__Work instruction A__: In the thread, what does TXNOS offer to buy Goose when he is back in town?
__Work instruction B__: Echo the part of the thread starting with "But I'll sleep" and going on through "you a Shiner.".

__Passage__:

#####

Women are too passive aggressive to actually fight.

It's been my experience that a lot of times, women are able to say things to each other and to men, that men wouldn't say, lest the conversation end in fisticuffs.
 
I think I've gotten the drift:

Every man ought to be a macho macho man,
To live a life of freedom, machos make a stand,
Have their own life style and ideals,
Possess the strength and confidence, life's a steal,
You can best believe that he's a macho man
He's a special person in anybody's land.

Hey! Hey! Hey, hey, hey!
Macho, macho man (macho man)
I've got to be, a macho man
Macho, macho man
I've got to be a macho! (dig the hair on my chest)

Macho, macho man (see my big thick mustache)
I've got to be, a macho man
Macho, macho man
I've got to be a macho! (Dig broad shoulders)

Macho, macho man (dig my muscles!)
I've got to be, a macho man
Macho, macho man
I've got to be a macho!

Macho, macho man
I've got to be, a macho man
Macho, macho man
I've got to be a macho! HEY!
 
I agree with everything LonghornGirlie said. A person that sees them self as a "*****" for avoiding an unnecessary physical confrontation probably has a subconscious fear that they really are one.
 
As I said previously, we all have different opinions on this topic.

nicholson-thumb.jpg


But I'll sleep better tonight knowing that ThirdCoast, LonghornGirlie and UTbone04 aren't manning that wall tonight!!
 
LHG certainly doesn't pull any punches.

Goose, you're kinda cute in a rough and tumble sort of way. Whenever you're back in town hit me up and I will buy you a Shiner.
 
Thanks TXNOS, I will "hit" you up on that.

Just an FYI guys and girlies, that is a pic of the dude that I got into a fight with. He has it as his facebook profile pic.
 
Let me see if I've got this right.

#####

__Entries shown__:
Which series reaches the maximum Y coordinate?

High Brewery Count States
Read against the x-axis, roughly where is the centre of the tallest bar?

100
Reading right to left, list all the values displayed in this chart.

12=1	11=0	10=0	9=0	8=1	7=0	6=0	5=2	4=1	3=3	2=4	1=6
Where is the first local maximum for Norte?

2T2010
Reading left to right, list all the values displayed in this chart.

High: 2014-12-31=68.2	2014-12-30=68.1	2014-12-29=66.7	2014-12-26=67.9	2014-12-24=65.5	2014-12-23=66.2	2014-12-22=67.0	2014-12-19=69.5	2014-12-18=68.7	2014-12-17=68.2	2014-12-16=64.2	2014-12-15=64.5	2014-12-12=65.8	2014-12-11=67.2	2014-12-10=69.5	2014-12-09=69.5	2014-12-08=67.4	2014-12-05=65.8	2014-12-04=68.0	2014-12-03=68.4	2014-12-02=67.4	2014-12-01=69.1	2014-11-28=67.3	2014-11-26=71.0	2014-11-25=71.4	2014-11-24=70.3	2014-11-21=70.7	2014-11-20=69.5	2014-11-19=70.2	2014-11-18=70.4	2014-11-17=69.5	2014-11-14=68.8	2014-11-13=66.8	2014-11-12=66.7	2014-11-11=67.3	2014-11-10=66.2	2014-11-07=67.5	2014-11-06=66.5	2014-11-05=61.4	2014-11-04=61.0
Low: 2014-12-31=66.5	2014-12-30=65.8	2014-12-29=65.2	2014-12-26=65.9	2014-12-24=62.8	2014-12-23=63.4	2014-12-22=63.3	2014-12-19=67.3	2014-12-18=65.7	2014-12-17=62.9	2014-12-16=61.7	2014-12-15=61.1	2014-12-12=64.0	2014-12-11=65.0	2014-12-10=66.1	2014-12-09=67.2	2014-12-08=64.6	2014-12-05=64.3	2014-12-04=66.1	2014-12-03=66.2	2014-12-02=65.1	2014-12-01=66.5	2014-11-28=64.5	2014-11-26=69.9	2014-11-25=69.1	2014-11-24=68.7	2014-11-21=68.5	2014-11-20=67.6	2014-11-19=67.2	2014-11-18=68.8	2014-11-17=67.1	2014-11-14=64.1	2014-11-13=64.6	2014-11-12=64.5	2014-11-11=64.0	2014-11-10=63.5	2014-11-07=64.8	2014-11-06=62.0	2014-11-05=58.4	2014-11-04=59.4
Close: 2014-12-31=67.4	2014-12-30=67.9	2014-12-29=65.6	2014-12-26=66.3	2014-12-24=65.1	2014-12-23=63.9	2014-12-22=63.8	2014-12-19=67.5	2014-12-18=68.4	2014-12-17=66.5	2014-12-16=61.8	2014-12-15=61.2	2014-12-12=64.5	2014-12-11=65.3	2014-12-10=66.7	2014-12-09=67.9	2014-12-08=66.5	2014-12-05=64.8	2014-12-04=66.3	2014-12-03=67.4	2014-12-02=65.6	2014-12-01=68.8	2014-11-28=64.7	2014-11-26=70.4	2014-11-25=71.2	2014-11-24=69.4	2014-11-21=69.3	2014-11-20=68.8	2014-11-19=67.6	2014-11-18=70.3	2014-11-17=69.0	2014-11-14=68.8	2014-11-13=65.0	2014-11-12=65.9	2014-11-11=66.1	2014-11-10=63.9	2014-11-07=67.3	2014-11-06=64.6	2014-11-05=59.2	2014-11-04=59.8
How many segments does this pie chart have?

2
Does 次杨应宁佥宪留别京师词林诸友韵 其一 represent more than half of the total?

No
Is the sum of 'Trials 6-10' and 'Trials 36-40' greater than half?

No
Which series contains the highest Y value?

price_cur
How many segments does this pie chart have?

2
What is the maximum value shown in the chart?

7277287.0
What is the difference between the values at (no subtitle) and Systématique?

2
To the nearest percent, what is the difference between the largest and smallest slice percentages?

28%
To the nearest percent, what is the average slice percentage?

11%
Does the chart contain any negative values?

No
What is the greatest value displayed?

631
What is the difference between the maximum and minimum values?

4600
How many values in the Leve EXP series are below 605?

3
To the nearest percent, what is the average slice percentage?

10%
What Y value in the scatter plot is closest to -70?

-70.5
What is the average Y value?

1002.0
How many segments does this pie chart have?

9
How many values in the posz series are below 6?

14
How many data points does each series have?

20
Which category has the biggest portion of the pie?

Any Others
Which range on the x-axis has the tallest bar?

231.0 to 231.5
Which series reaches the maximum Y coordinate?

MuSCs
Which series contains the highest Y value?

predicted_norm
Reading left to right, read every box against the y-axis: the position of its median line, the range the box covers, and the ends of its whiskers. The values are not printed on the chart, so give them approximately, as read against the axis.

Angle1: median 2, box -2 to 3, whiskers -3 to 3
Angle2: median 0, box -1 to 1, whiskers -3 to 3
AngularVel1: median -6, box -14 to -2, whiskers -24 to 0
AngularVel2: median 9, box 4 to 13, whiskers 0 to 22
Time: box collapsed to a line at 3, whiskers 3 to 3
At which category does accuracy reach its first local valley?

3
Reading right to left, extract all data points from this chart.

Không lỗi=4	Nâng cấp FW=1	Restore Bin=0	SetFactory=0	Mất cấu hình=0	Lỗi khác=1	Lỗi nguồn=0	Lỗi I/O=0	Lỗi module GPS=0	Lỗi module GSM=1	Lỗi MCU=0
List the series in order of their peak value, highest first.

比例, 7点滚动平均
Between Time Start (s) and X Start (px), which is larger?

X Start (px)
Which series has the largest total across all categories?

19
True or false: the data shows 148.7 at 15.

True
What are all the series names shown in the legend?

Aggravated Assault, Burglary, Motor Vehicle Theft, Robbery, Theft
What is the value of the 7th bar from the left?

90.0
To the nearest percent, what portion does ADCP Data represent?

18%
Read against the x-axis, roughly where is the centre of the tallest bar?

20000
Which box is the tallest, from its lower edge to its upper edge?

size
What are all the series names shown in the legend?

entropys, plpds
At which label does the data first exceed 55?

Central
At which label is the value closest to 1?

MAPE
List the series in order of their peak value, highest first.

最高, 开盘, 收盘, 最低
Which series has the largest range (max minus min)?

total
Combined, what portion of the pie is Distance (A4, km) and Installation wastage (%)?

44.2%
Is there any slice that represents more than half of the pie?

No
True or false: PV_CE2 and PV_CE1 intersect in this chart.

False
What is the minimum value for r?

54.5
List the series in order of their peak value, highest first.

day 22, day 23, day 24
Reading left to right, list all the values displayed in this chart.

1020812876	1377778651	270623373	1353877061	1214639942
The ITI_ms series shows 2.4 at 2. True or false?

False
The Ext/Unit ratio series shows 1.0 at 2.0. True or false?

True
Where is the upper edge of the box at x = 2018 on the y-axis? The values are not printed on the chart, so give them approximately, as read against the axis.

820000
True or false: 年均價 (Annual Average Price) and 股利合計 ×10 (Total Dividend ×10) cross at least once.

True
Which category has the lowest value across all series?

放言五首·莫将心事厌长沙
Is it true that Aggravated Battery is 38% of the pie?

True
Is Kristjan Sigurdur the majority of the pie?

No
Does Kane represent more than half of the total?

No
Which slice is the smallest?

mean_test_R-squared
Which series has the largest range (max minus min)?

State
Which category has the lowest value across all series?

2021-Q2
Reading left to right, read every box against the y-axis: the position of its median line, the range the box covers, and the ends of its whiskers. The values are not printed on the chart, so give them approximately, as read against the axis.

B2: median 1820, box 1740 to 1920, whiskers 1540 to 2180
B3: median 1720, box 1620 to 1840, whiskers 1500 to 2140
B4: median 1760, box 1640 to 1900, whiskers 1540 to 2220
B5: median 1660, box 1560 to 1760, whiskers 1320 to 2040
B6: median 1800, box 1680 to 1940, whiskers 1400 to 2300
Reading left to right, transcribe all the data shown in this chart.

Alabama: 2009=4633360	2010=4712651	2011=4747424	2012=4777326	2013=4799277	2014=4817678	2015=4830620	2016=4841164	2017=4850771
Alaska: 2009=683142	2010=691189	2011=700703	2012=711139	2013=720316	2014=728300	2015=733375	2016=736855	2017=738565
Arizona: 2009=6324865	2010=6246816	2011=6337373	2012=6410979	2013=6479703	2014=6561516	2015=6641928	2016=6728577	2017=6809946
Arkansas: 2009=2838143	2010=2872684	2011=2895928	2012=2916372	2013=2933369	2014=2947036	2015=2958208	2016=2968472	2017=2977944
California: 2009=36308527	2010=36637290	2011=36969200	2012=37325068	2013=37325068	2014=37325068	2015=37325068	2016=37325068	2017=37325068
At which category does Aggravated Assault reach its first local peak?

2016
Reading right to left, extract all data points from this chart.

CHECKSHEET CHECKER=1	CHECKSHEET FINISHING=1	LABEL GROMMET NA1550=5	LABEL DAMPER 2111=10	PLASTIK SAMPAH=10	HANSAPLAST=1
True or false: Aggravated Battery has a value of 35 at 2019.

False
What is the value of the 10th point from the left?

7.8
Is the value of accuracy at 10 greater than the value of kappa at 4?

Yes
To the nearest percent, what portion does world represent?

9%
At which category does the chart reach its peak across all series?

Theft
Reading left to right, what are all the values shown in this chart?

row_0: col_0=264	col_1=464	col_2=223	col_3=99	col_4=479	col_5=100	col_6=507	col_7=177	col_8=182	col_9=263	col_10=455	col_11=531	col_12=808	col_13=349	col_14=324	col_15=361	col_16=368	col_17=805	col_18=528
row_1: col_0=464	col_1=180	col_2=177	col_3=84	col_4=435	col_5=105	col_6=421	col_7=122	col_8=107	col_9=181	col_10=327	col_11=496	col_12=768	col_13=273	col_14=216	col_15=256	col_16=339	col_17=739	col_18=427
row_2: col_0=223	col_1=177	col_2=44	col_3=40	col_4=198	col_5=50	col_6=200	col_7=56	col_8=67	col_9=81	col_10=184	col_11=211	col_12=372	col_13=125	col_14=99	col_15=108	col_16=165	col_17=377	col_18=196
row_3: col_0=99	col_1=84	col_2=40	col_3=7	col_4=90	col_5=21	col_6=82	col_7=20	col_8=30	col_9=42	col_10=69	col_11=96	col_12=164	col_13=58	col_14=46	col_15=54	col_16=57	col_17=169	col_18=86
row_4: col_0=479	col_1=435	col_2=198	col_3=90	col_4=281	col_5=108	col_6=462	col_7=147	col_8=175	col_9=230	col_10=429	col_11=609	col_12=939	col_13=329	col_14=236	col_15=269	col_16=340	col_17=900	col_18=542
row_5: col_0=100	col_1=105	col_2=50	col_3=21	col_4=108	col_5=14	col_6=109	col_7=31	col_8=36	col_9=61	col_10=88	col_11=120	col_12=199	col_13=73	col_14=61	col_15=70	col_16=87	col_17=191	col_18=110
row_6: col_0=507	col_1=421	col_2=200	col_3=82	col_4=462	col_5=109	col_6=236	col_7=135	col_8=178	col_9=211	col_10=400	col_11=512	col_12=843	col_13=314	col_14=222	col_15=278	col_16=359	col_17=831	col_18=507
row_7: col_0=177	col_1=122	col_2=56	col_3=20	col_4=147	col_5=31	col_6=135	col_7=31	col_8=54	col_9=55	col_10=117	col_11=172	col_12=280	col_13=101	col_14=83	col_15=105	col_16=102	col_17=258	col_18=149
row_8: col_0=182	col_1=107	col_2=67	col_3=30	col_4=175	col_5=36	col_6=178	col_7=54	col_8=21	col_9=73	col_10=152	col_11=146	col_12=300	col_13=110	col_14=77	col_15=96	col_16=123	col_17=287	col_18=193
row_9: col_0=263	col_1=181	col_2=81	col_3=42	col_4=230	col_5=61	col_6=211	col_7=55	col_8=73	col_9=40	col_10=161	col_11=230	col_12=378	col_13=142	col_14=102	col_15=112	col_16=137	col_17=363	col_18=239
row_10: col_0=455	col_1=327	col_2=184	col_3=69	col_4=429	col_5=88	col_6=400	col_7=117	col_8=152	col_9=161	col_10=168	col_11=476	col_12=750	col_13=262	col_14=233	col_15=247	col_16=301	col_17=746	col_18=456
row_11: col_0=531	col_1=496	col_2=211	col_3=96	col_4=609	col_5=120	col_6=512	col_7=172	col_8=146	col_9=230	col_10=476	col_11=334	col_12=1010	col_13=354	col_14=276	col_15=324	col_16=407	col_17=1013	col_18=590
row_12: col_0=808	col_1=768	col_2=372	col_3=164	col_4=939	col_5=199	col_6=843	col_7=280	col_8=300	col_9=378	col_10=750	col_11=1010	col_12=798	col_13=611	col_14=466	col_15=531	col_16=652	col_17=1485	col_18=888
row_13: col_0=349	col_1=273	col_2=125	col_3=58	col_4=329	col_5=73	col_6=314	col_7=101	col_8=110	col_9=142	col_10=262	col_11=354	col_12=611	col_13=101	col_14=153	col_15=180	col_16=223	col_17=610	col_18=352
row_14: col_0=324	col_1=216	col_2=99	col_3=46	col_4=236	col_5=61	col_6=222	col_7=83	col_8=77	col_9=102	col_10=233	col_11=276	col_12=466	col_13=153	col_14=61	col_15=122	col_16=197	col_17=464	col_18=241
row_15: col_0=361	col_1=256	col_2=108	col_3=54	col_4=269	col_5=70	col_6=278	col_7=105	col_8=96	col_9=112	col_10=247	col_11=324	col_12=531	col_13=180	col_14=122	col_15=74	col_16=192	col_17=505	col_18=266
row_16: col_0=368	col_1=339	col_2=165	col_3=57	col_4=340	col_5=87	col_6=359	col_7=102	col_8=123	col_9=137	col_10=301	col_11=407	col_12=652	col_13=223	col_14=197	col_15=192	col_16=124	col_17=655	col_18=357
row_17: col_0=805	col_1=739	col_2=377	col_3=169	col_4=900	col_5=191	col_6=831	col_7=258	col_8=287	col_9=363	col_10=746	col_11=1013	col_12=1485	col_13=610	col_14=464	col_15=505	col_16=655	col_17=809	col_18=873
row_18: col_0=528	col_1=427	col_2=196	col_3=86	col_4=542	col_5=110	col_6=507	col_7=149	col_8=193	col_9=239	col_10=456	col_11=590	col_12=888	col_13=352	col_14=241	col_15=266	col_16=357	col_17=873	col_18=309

#####

__Written solution A__: A Shiner.

__Written solution B__:
But I'll sleep better tonight knowing that ThirdCoast, LonghornGirlie and UTbone04 aren't manning that wall tonight!!
 
LHG certainly doesn't pull any punches.

Goose, you're kinda cute in a rough and tumble sort of way. Whenever you're back in town hit me up and I will buy you a Shiner.